REQUIREMENT:
Pick out every line in the entries below that contains the word "Simulator", and copy each one.

Stored data entries
--------------------

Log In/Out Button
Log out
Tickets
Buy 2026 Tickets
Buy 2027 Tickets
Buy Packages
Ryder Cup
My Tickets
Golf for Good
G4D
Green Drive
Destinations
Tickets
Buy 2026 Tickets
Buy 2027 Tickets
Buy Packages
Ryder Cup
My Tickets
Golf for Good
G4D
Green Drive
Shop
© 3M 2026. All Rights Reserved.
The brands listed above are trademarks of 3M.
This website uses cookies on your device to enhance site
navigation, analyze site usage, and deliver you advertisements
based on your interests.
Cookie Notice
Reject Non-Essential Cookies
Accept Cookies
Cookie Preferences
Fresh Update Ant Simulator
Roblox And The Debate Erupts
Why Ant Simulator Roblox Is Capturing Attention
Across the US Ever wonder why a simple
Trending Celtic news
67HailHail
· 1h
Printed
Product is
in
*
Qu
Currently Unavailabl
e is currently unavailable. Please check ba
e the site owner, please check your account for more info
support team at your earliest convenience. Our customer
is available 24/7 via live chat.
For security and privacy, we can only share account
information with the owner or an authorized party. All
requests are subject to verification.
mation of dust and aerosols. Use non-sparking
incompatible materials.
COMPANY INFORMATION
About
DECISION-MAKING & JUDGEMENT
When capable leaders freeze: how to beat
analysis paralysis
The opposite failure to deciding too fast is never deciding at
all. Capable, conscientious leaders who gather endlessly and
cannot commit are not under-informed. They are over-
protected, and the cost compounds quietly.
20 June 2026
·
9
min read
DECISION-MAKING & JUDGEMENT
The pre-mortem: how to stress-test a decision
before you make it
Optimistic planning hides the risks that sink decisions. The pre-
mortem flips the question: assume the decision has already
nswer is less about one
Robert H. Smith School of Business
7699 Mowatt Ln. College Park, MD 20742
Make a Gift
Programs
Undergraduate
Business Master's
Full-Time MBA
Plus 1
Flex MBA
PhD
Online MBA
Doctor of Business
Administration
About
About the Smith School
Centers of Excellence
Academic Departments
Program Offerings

--------------------

REPLY:
Fresh Update Ant Simulator
Why Ant Simulator Roblox Is Capturing Attention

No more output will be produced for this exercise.